>>>>

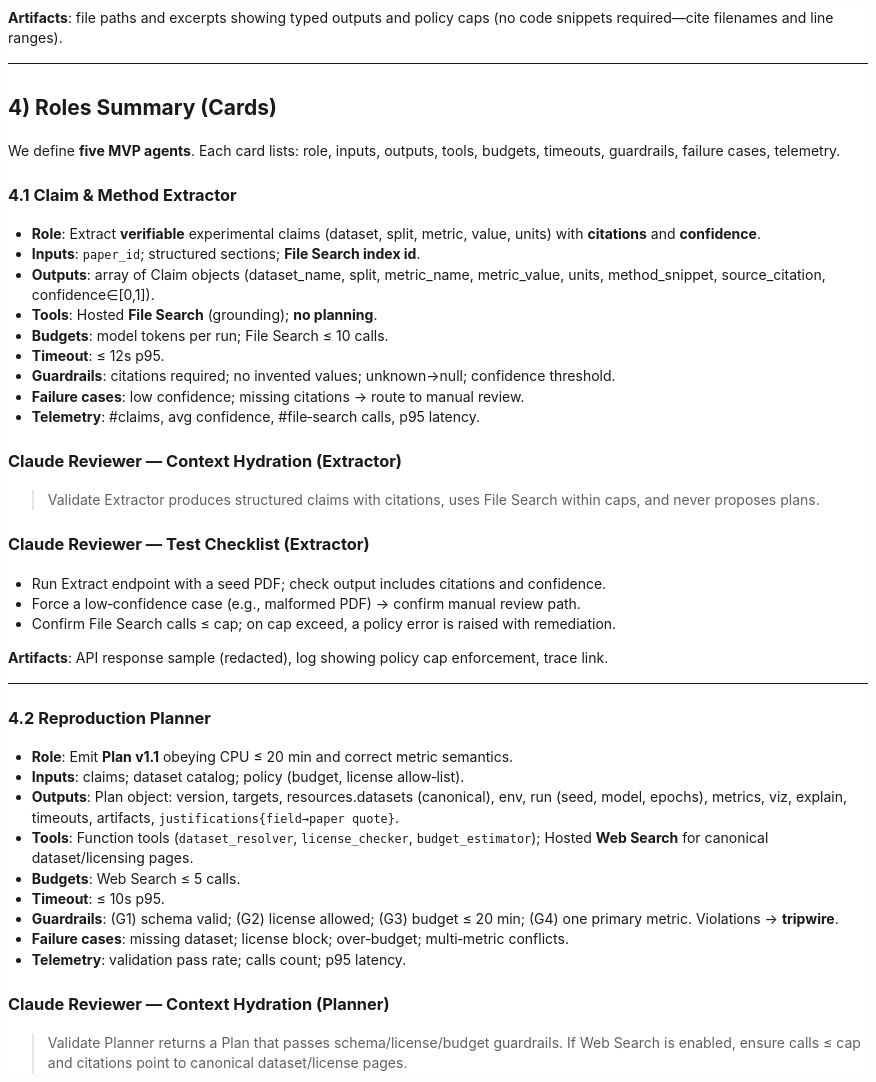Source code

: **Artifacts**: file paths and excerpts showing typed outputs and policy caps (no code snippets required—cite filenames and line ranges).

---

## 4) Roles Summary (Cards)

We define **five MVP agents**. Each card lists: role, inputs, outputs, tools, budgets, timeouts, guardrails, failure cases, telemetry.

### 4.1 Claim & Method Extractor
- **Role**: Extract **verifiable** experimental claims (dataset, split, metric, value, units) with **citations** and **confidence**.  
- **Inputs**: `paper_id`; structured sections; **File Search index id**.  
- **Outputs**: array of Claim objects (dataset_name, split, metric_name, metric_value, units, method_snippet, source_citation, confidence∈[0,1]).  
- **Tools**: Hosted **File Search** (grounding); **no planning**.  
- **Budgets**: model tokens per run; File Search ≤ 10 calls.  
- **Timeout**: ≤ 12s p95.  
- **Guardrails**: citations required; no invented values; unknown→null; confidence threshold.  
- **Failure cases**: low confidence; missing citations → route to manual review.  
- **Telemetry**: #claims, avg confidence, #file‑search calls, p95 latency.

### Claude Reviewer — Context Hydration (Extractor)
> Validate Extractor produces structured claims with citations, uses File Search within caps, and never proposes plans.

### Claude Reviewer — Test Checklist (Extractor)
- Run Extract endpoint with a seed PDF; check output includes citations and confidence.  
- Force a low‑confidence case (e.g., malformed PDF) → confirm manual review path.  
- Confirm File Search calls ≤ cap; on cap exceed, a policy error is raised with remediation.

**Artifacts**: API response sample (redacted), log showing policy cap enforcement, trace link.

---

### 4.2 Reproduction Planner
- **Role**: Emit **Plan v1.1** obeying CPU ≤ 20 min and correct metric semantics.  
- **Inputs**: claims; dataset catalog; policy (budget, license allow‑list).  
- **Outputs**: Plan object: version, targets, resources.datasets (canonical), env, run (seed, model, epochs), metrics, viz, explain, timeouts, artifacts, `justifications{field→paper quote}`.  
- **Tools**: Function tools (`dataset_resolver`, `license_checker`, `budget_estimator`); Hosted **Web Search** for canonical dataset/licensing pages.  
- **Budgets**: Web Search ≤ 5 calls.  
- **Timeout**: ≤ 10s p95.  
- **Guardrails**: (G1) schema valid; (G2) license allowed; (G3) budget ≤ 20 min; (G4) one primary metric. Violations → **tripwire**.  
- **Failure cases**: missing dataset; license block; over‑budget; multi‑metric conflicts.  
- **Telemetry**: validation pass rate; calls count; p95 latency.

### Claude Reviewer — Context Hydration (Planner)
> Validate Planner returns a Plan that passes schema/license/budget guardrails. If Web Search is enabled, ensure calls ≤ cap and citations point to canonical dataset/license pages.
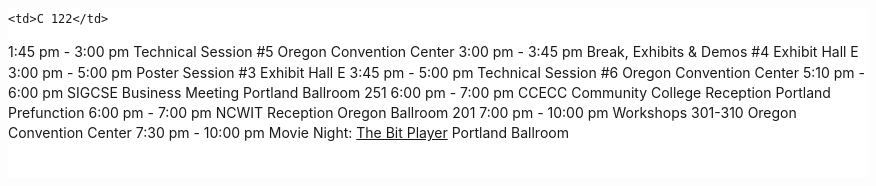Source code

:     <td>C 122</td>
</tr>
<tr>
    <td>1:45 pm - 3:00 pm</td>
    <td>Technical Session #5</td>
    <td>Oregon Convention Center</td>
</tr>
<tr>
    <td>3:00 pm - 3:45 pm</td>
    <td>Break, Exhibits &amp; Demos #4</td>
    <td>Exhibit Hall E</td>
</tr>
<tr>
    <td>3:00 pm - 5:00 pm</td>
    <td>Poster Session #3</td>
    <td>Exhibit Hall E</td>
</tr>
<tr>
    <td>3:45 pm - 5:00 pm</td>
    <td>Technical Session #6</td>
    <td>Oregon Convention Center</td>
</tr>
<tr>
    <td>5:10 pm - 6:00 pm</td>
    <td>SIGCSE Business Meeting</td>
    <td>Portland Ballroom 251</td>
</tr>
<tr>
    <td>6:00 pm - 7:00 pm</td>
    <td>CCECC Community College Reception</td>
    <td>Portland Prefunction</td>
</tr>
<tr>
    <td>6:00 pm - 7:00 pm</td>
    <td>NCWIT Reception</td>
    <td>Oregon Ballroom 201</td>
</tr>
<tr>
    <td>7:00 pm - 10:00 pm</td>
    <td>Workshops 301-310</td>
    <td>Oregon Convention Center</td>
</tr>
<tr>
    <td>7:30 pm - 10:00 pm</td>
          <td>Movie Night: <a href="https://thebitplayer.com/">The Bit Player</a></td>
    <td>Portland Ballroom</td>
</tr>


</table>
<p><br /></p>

<<<<

— Problem to work on —
Reproduce the text of every record above word for word, leaving the pictures out of your answer.

— Answer to this problem —
Source code

: **Artifacts**: file paths and excerpts showing typed outputs and policy caps (no code snippets required—cite filenames and line ranges).

---

## 4) Roles Summary (Cards)

We define **five MVP agents**. Each card lists: role, inputs, outputs, tools, budgets, timeouts, guardrails, failure cases, telemetry.

### 4.1 Claim & Method Extractor
- **Role**: Extract **verifiable** experimental claims (dataset, split, metric, value, units) with **citations** and **confidence**.  
- **Inputs**: `paper_id`; structured sections; **File Search index id**.  
- **Outputs**: array of Claim objects (dataset_name, split, metric_name, metric_value, units, method_snippet, source_citation, confidence∈[0,1]).  
- **Tools**: Hosted **File Search** (grounding); **no planning**.  
- **Budgets**: model tokens per run; File Search ≤ 10 calls.  
- **Timeout**: ≤ 12s p95.  
- **Guardrails**: citations required; no invented values; unknown→null; confidence threshold.  
- **Failure cases**: low confidence; missing citations → route to manual review.  
- **Telemetry**: #claims, avg confidence, #file‑search calls, p95 latency.

### Claude Reviewer — Context Hydration (Extractor)
> Validate Extractor produces structured claims with citations, uses File Search within caps, and never proposes plans.

### Claude Reviewer — Test Checklist (Extractor)
- Run Extract endpoint with a seed PDF; check output includes citations and confidence.  
- Force a low‑confidence case (e.g., malformed PDF) → confirm manual review path.  
- Confirm File Search calls ≤ cap; on cap exceed, a policy error is raised with remediation.

**Artifacts**: API response sample (redacted), log showing policy cap enforcement, trace link.

---

### 4.2 Reproduction Planner
- **Role**: Emit **Plan v1.1** obeying CPU ≤ 20 min and correct metric semantics.  
- **Inputs**: claims; dataset catalog; policy (budget, license allow‑list).  
- **Outputs**: Plan object: version, targets, resources.datasets (canonical), env, run (seed, model, epochs), metrics, viz, explain, timeouts, artifacts, `justifications{field→paper quote}`.  
- **Tools**: Function tools (`dataset_resolver`, `license_checker`, `budget_estimator`); Hosted **Web Search** for canonical dataset/licensing pages.  
- **Budgets**: Web Search ≤ 5 calls.  
- **Timeout**: ≤ 10s p95.  
- **Guardrails**: (G1) schema valid; (G2) license allowed; (G3) budget ≤ 20 min; (G4) one primary metric. Violations → **tripwire**.  
- **Failure cases**: missing dataset; license block; over‑budget; multi‑metric conflicts.  
- **Telemetry**: validation pass rate; calls count; p95 latency.

### Claude Reviewer — Context Hydration (Planner)
> Validate Planner returns a Plan that passes schema/license/budget guardrails. If Web Search is enabled, ensure calls ≤ cap and citations point to canonical dataset/license pages.
Source code

:     <td>C 122</td>
</tr>
<tr>
    <td>1:45 pm - 3:00 pm</td>
    <td>Technical Session #5</td>
    <td>Oregon Convention Center</td>
</tr>
<tr>
    <td>3:00 pm - 3:45 pm</td>
    <td>Break, Exhibits &amp; Demos #4</td>
    <td>Exhibit Hall E</td>
</tr>
<tr>
    <td>3:00 pm - 5:00 pm</td>
    <td>Poster Session #3</td>
    <td>Exhibit Hall E</td>
</tr>
<tr>
    <td>3:45 pm - 5:00 pm</td>
    <td>Technical Session #6</td>
    <td>Oregon Convention Center</td>
</tr>
<tr>
    <td>5:10 pm - 6:00 pm</td>
    <td>SIGCSE Business Meeting</td>
    <td>Portland Ballroom 251</td>
</tr>
<tr>
    <td>6:00 pm - 7:00 pm</td>
    <td>CCECC Community College Reception</td>
    <td>Portland Prefunction</td>
</tr>
<tr>
    <td>6:00 pm - 7:00 pm</td>
    <td>NCWIT Reception</td>
    <td>Oregon Ballroom 201</td>
</tr>
<tr>
    <td>7:00 pm - 10:00 pm</td>
    <td>Workshops 301-310</td>
    <td>Oregon Convention Center</td>
</tr>
<tr>
    <td>7:30 pm - 10:00 pm</td>
          <td>Movie Night: <a href="https://thebitplayer.com/">The Bit Player</a></td>
    <td>Portland Ballroom</td>
</tr>


</table>
<p><br /></p>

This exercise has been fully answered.